▸ **BRIEF A**: Print the stretch of the measurement excerpt from "Multitudes versus magnitudes" through "or ‘equal’ (Hartmann 1964).", reproducing it word for word.

# start of SOURCE EXCERPT

This shows that the common dichotomisation of qualitative versus quantitative research (e.g., methods data) reflects a profound misconception, implying quantities could be determined independently of the quality studied. But all data represent qualitive properties (what they are about) and only some contain, additionally, quantitative information about these properties (how many/much of that quality; Uher 2018a). Psychologists and social scientists, however, often do not specify the quality studied, such as when speaking about ‘measuring behaviour’ or ‘measuring attitudes’. This jargon ignores that not objects and phenomena in themselves but only properties can be measured and that various, qualitatively different properties may be measurable in any given phenomenon (e.g., behaviours’ spatial or temporal properties). This phenomenon—quality—quantity conflation (Uher 2021c, d) underlies various conceptual problems that will be analysed below.

Multitudes versus magnitudes

Two basic kinds of quantity are distinguished, which are central for defining measurement units (see below). Multitude (plurality) is a discontinuous and discrete quantity that is divisible into indivisibles and discontinuous parts, which are countable (numerable) and can therefore be expressed as a number (e.g., dogs have 42 teeth). Thus, multitudes are quantities by their ontological nature. Magnitude (unity), by contrast, is a continuous and unified quantity, which is divisible into divisibles and continuous parts. Magnitude is an entity’s specific quantitative property that can be compared to that of other entities of the same quality (e.g., specific lengths of different fingers) so that they can be ordered (ranked) in terms or ‘more’, ‘less’ or ‘equal’ (Hartmann 1964).

Numerical data: numerals versus numbers

Data are sign systems (e.g., Indo-Arabic numerals, Greek letters) that scientists use to represent information about the study phenomena in semiotic ways. This allows to manipulate, decompose and recompose, thus, to analyse this semiotic information (e.g., mathematical symbols on computer) in lieu of the actual properties and phenomena under study and in ways not applicable to these latter in themselves (e.g., individuals’ body weight or behaviours cannot be dissected or averaged). The inherently representational function of sign systems, however, is often overlooked likely because their symbolic nature is inherent to human thinking and everyday language and therefore often no longer explicitly noticed. Given this, scientists must clearly distinguish the phenomena and properties under study (e.g., metal boxes’ properties, individuals’ talking behaviour) from the means used for their exploration (e.g., data, methods, models, terms, concepts). This is particularly challenging in psychological and social-science research where many study phenomena are unobservable in themselves and accessible only through language and where, therefore, descriptions of the study phenomena are often mistaken for these phenomena in themselves. Indeed, common jargon often blurs this important distinction, such as when the term ‘variable’ is used to denote both the study phenomena (e.g., age, beliefs, behaviours) and the sign systems encoding information about them (e.g., lexical variable names and numerical variable values; Uher 2021a, b, c).

# end of SOURCE EXCERPT
# start of RECORDS FOR THIS TASK

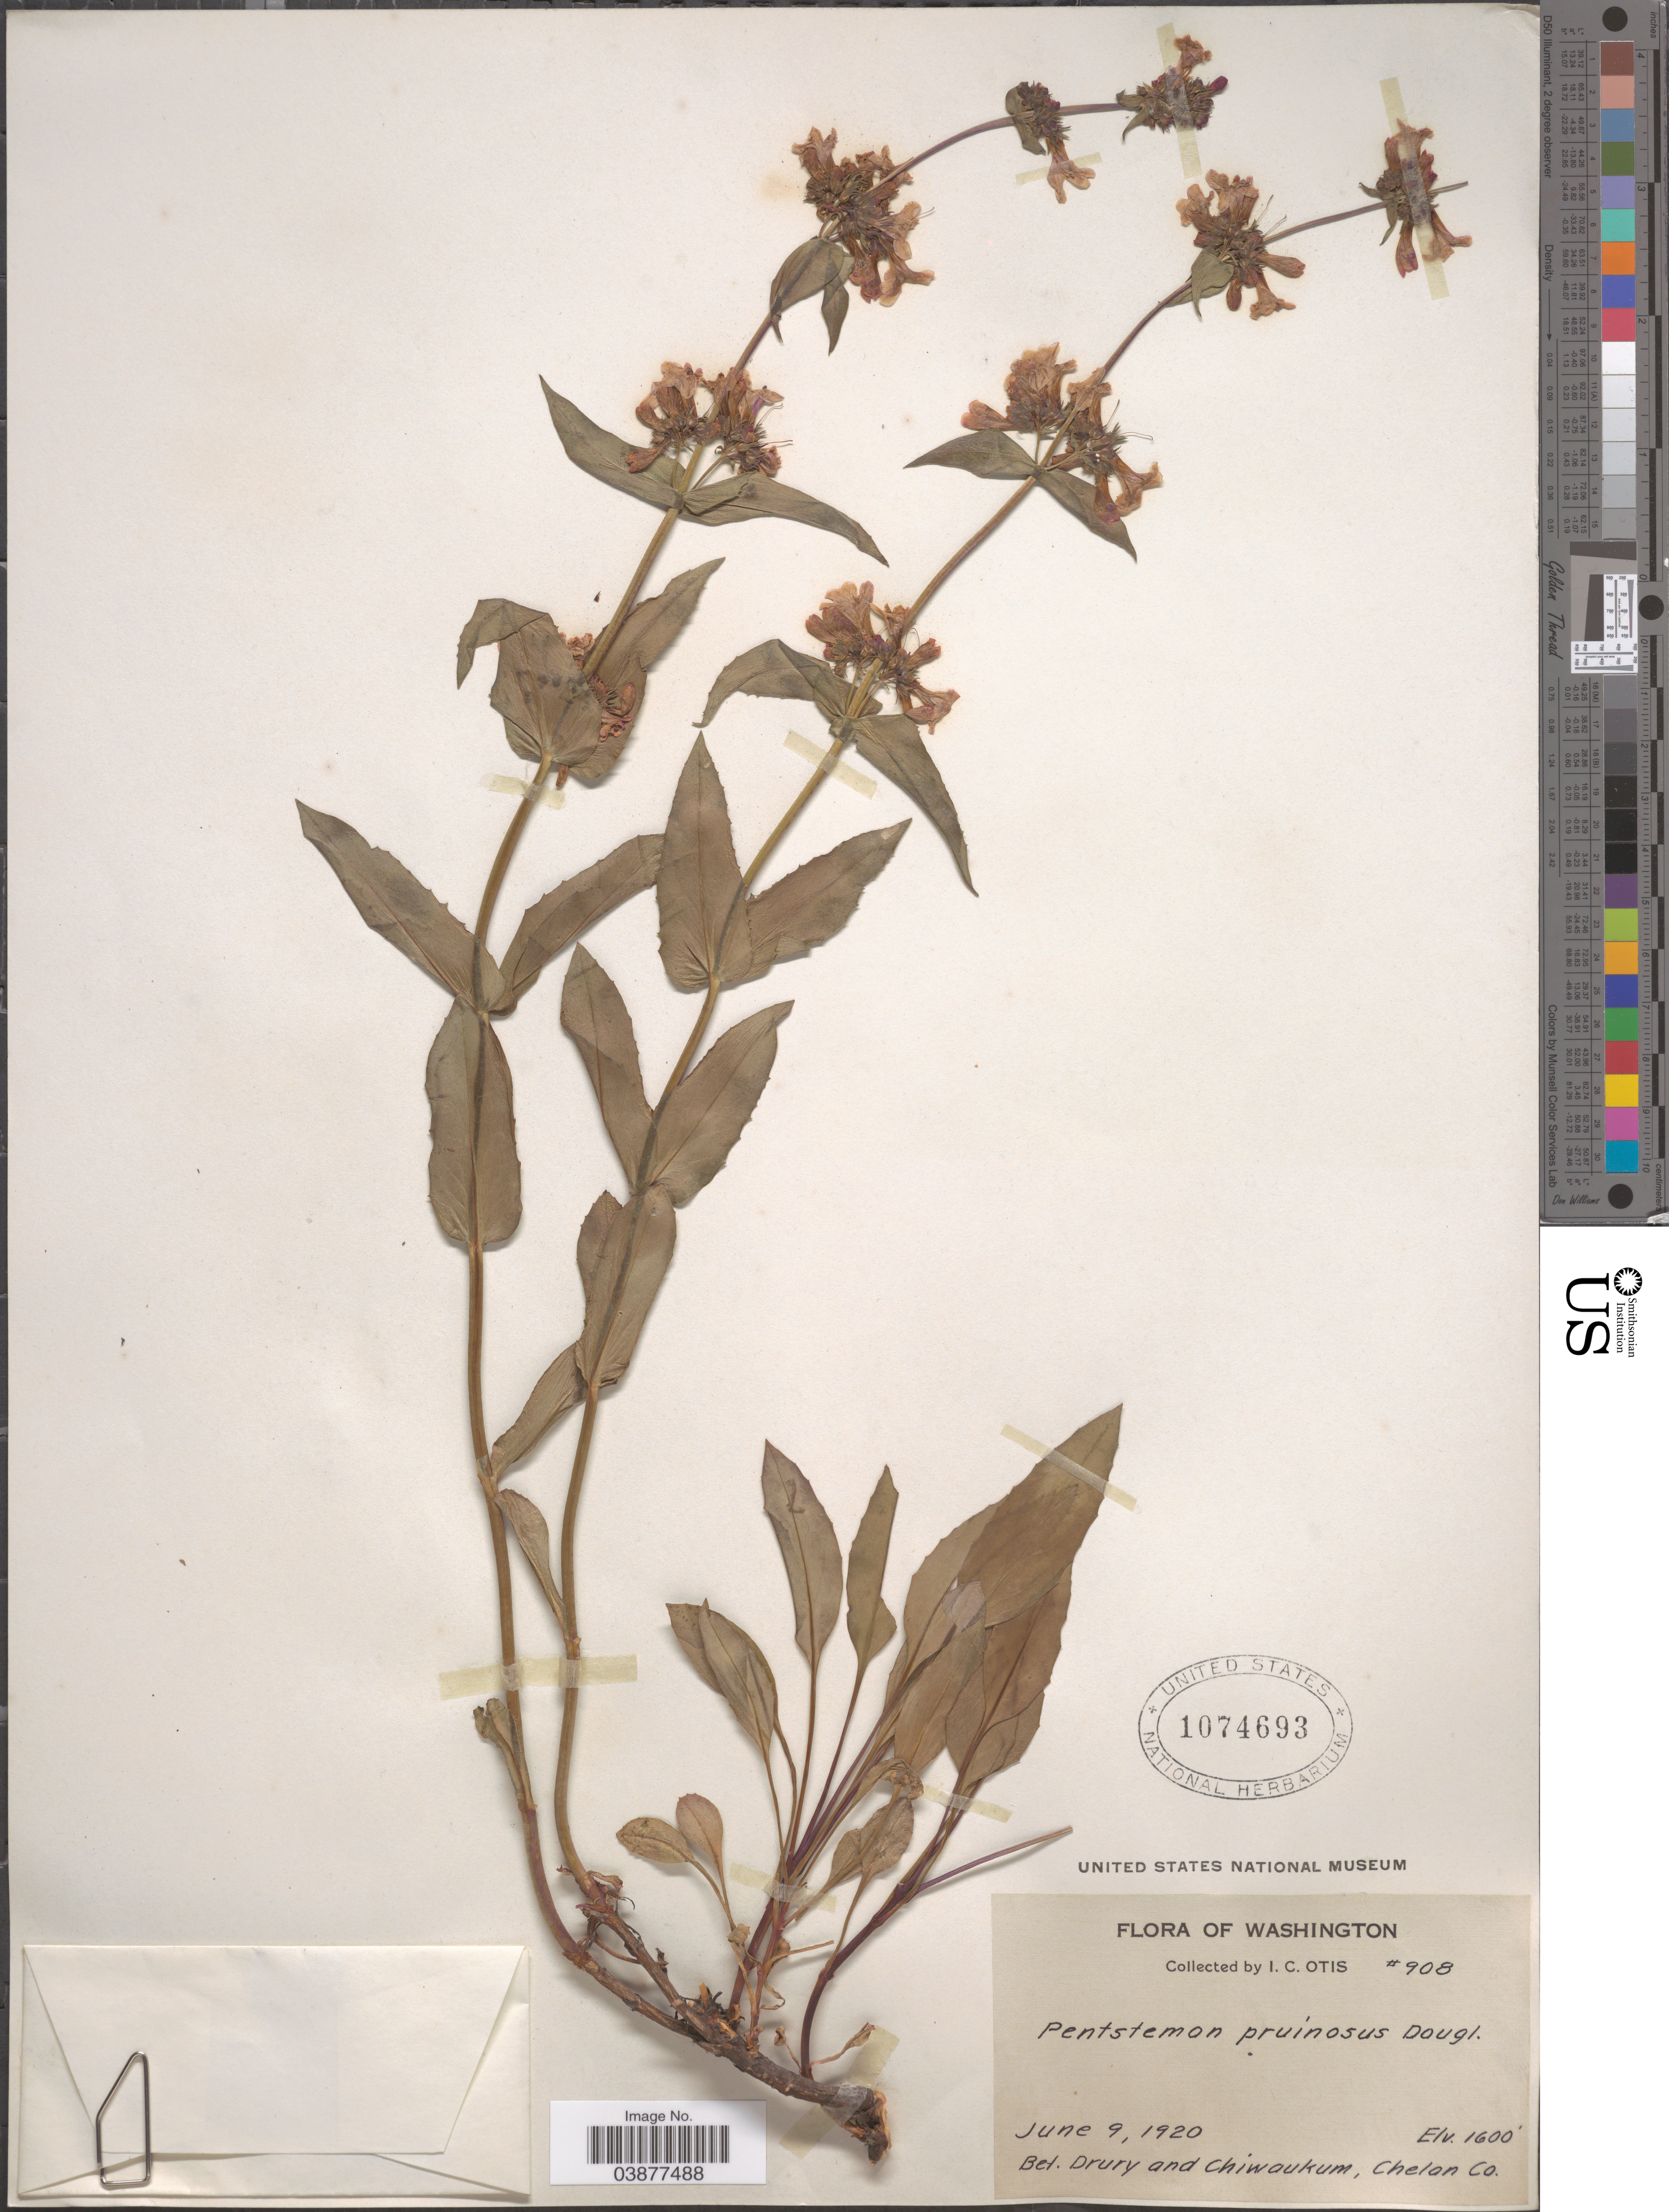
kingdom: Plantae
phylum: Tracheophyta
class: Magnoliopsida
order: Lamiales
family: Plantaginaceae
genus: Penstemon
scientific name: Penstemon pruinosus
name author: Douglas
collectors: I. C. Otis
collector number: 908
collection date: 1920-06-09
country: United States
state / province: Washington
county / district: Chelan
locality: Bet. Drury and Chiwaukum, Chelan Co.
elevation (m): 488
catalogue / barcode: US 1074693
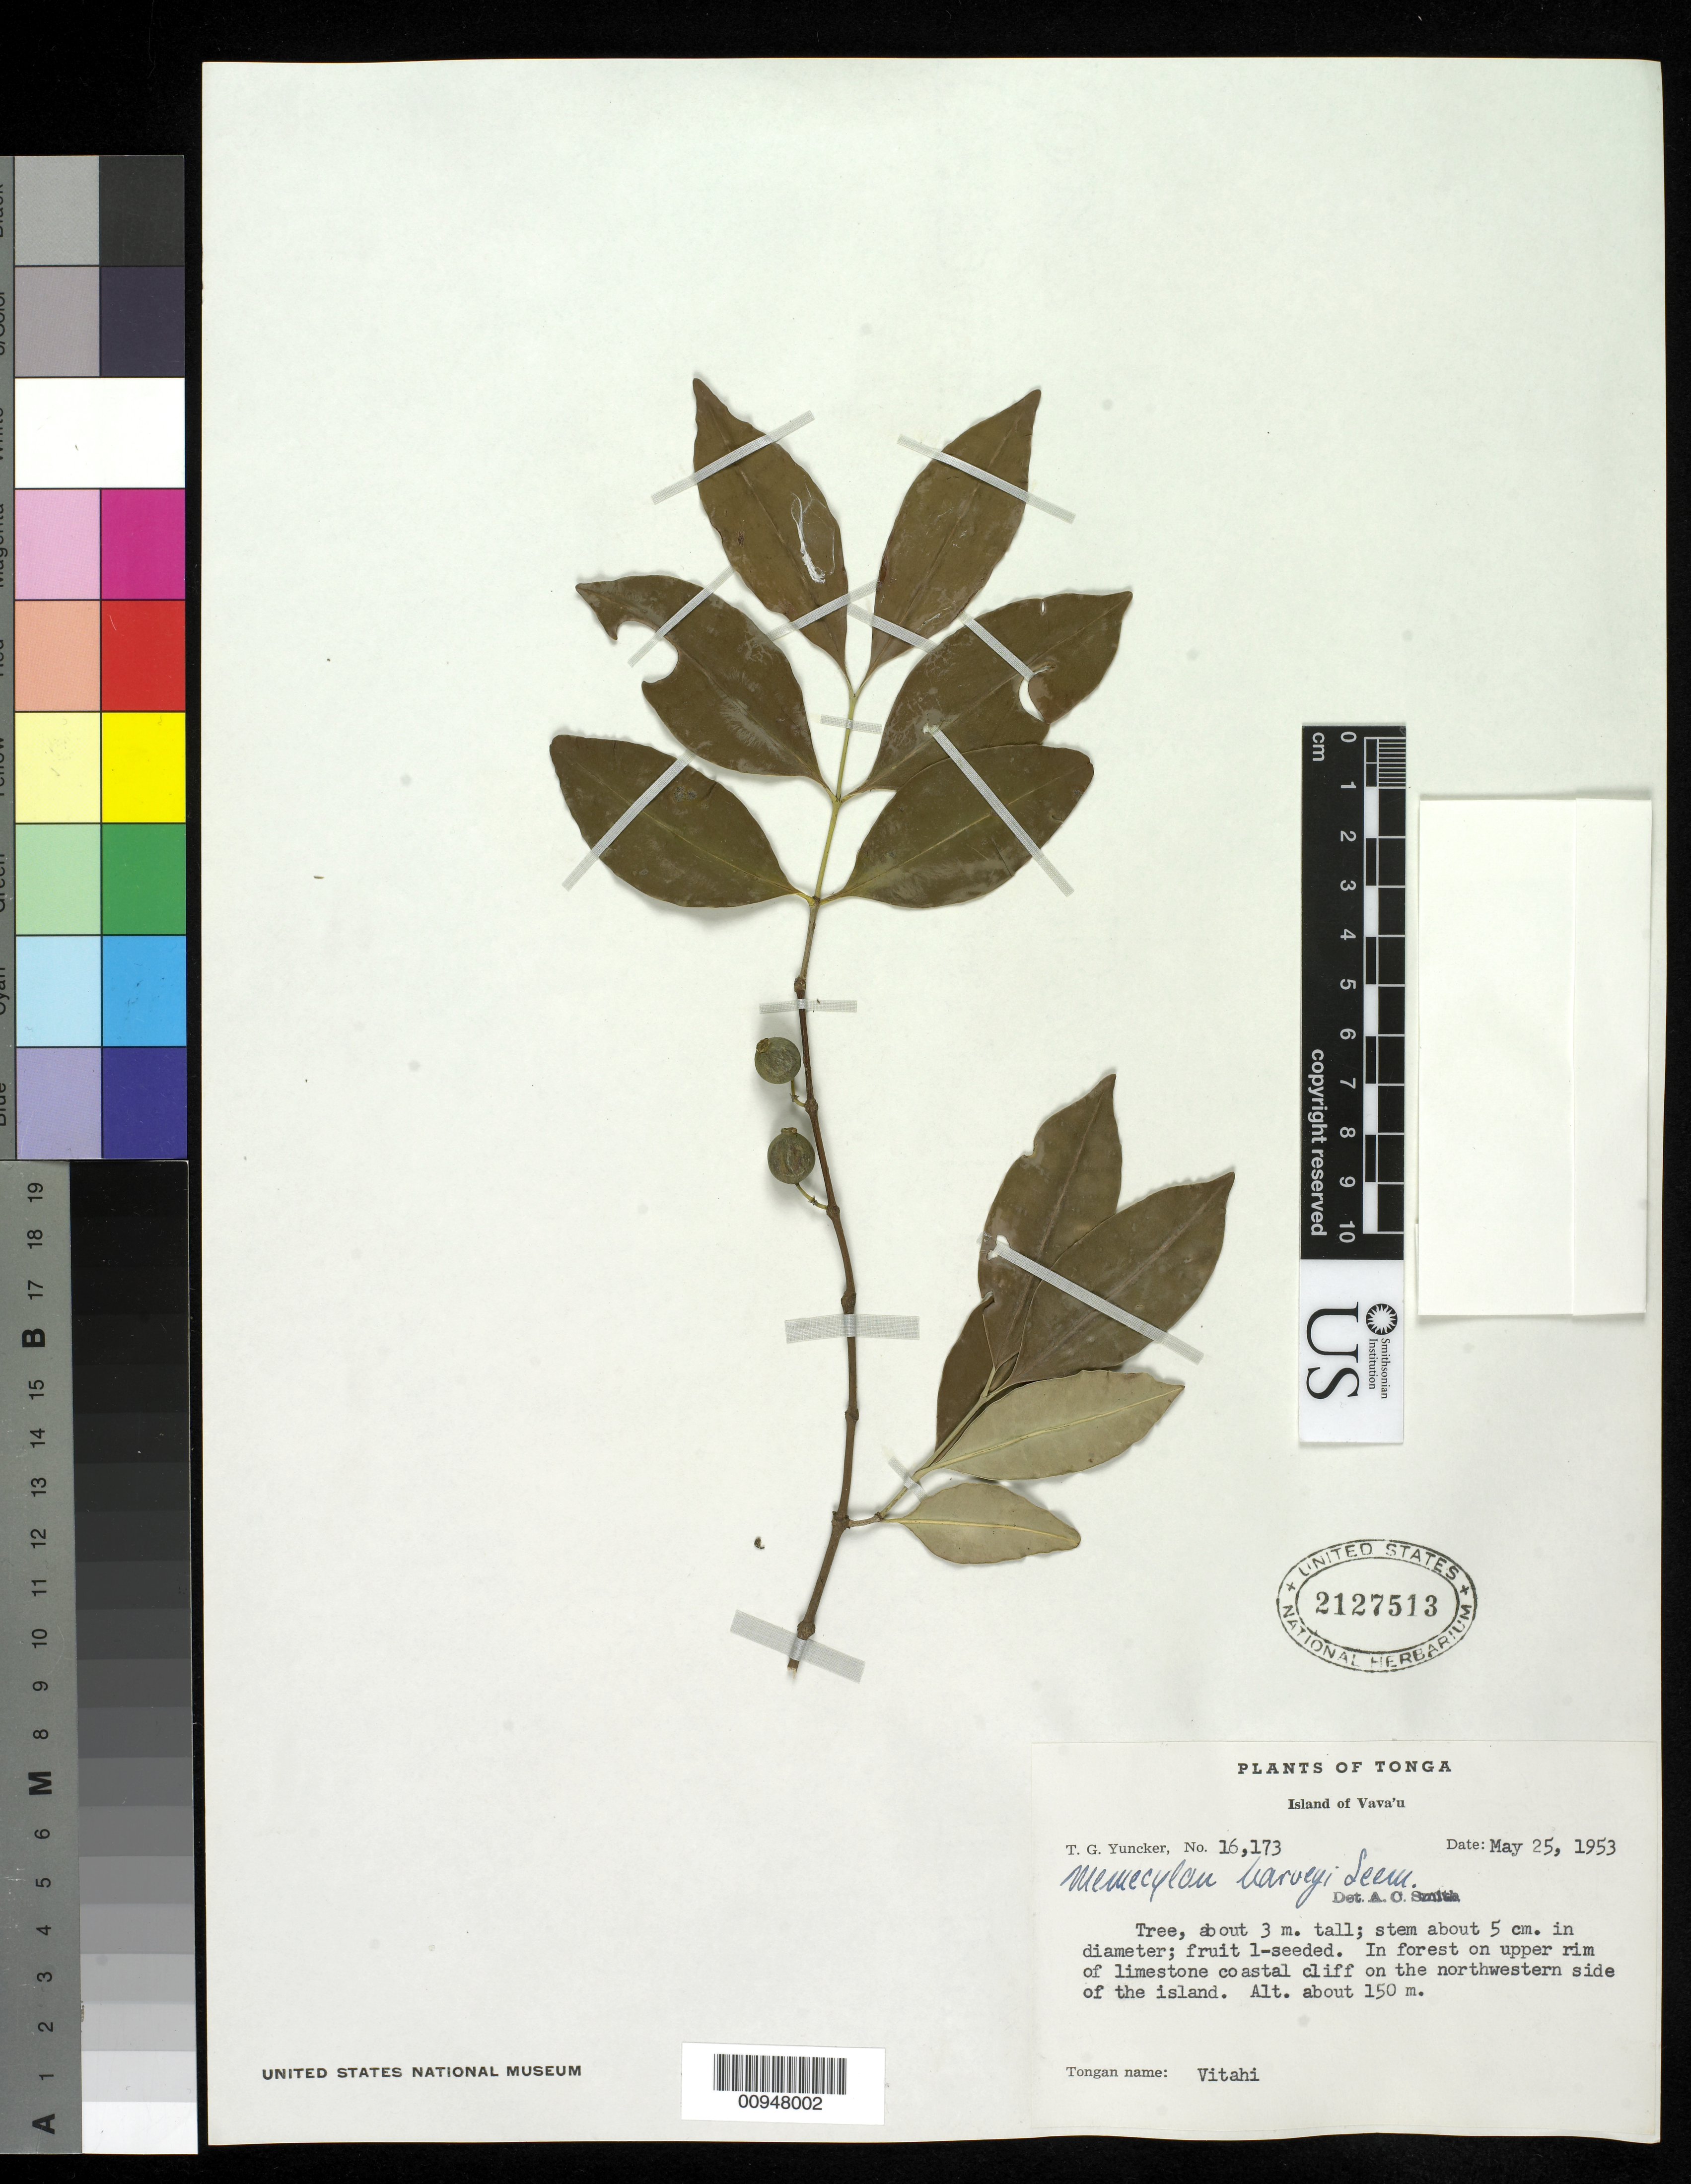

# end of RECORDS FOR THIS TASK

▸ **BRIEF B**: Rewrite the stretch of the entries from the line containing "order: Lamiales" through the end of the entries, replacing "elevation" with "altitude" and leaving everything else unchanged. Omit the pictures from your answer.

▸ **CORRECT OUTPUT A**:
Multitudes versus magnitudes

Two basic kinds of quantity are distinguished, which are central for defining measurement units (see below). Multitude (plurality) is a discontinuous and discrete quantity that is divisible into indivisibles and discontinuous parts, which are countable (numerable) and can therefore be expressed as a number (e.g., dogs have 42 teeth). Thus, multitudes are quantities by their ontological nature. Magnitude (unity), by contrast, is a continuous and unified quantity, which is divisible into divisibles and continuous parts. Magnitude is an entity’s specific quantitative property that can be compared to that of other entities of the same quality (e.g., specific lengths of different fingers) so that they can be ordered (ranked) in terms or ‘more’, ‘less’ or ‘equal’ (Hartmann 1964).

▸ **CORRECT OUTPUT B**:
order: Lamiales
family: Plantaginaceae
genus: Penstemon
scientific name: Penstemon pruinosus
name author: Douglas
collectors: I. C. Otis
collector number: 908
collection date: 1920-06-09
country: United States
state / province: Washington
county / district: Chelan
locality: Bet. Drury and Chiwaukum, Chelan Co.
altitude (m): 488
catalogue / barcode: US 1074693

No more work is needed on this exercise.